Please pick out each line in the items below that contains the string "stdout", matching case exactly, and copy those lines.
-- START INPUT ROWS --
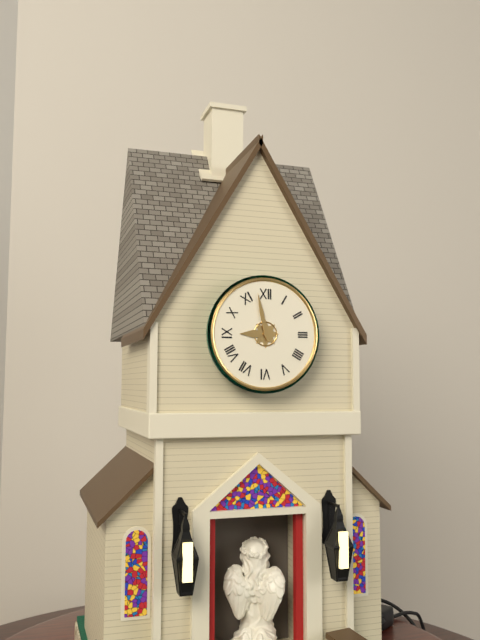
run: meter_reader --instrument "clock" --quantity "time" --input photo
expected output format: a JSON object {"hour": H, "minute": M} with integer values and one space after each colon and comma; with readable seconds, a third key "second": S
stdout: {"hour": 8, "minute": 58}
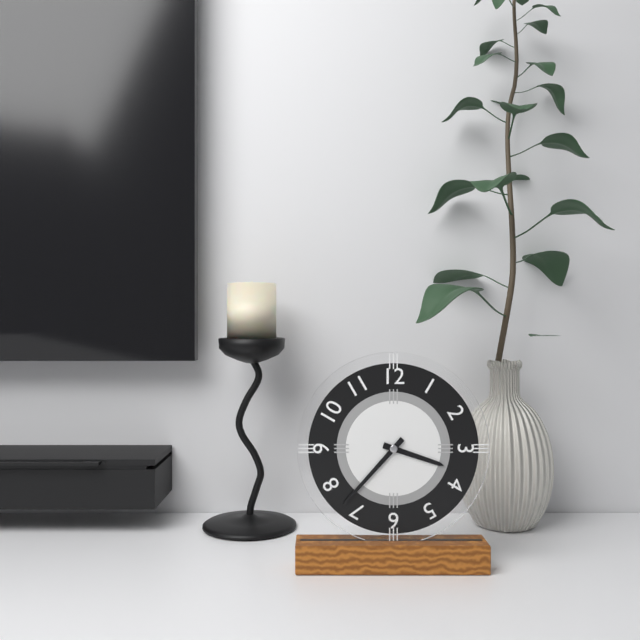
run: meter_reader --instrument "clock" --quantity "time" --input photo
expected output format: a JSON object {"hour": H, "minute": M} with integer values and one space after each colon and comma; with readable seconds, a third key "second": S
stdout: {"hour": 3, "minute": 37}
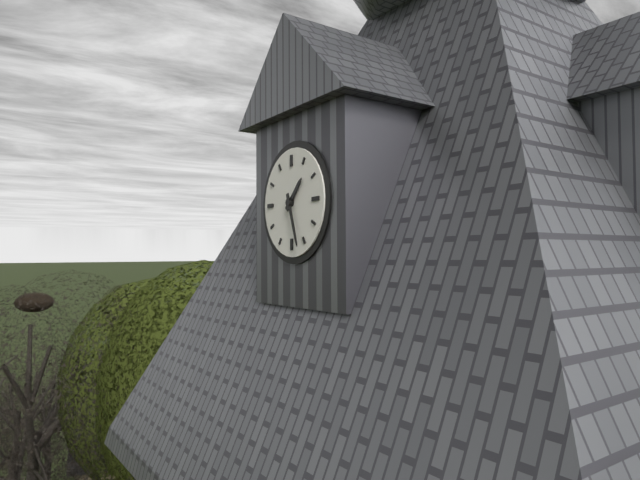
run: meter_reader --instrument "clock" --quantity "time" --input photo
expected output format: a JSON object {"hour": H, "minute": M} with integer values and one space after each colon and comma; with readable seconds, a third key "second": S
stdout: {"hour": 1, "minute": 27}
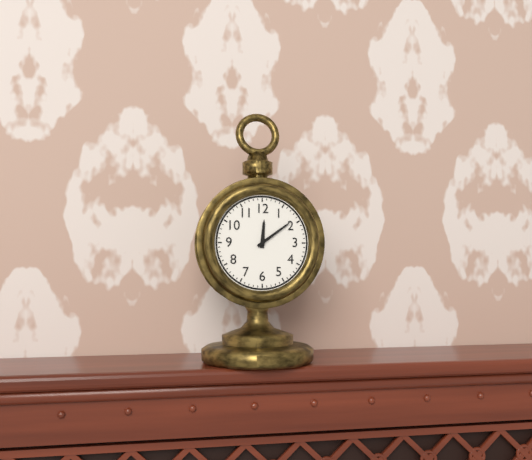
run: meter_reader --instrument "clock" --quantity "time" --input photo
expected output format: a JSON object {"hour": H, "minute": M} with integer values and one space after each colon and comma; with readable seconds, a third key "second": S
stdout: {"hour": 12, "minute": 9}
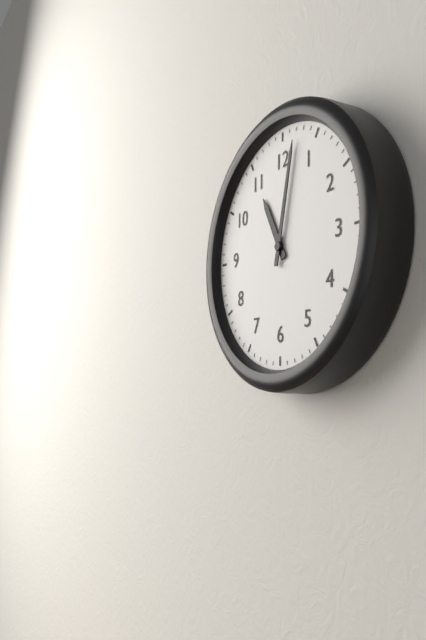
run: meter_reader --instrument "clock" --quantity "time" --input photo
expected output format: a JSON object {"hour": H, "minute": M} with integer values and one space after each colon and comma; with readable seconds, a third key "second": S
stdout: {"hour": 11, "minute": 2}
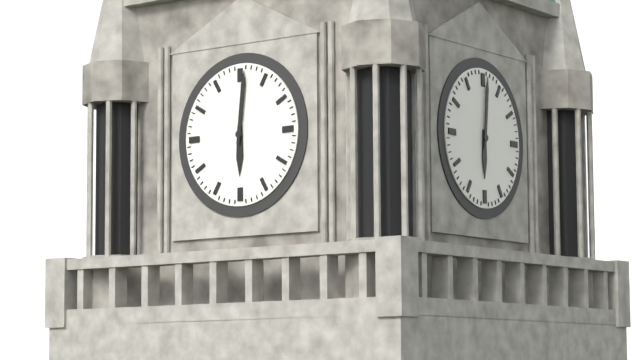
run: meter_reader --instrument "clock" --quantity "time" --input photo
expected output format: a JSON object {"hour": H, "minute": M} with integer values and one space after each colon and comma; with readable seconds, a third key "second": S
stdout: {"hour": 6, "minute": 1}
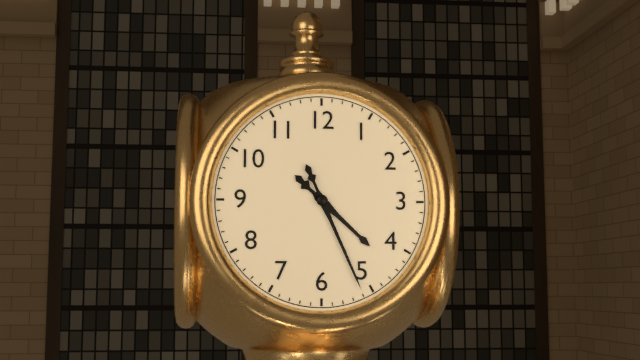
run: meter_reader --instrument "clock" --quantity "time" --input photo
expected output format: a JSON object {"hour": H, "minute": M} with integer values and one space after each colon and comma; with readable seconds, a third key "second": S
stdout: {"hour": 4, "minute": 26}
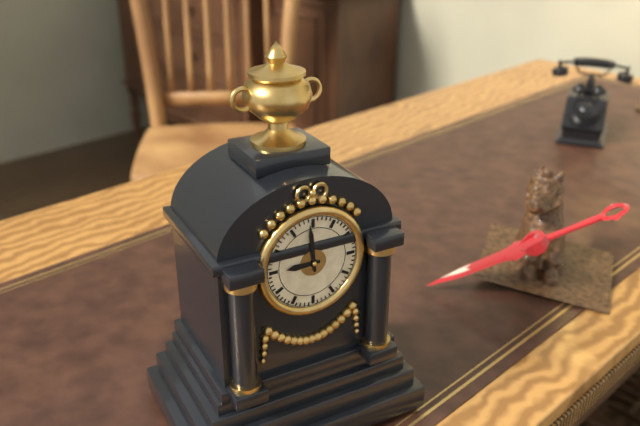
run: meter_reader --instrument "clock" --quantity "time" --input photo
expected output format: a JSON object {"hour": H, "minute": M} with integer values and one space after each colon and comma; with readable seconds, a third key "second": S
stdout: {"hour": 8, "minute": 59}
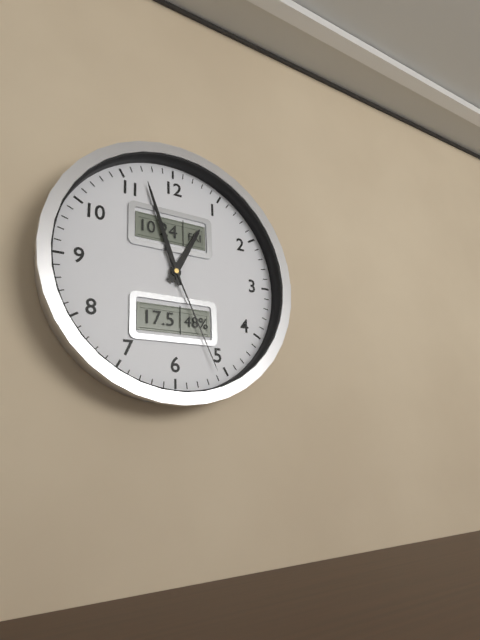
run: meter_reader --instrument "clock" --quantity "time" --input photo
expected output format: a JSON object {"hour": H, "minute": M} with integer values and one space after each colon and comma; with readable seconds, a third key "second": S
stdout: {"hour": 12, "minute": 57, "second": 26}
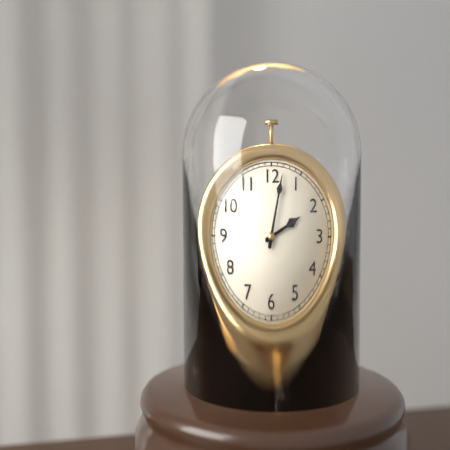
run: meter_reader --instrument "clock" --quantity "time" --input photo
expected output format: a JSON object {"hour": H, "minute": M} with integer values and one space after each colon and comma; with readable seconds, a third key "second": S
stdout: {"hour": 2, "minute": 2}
-- END INPUT ROWS --
* _PROBLEM SOLUTION_
stdout: {"hour": 8, "minute": 58}
stdout: {"hour": 3, "minute": 37}
stdout: {"hour": 1, "minute": 27}
stdout: {"hour": 12, "minute": 9}
stdout: {"hour": 11, "minute": 2}
stdout: {"hour": 6, "minute": 1}
stdout: {"hour": 4, "minute": 26}
stdout: {"hour": 8, "minute": 59}
stdout: {"hour": 12, "minute": 57, "second": 26}
stdout: {"hour": 2, "minute": 2}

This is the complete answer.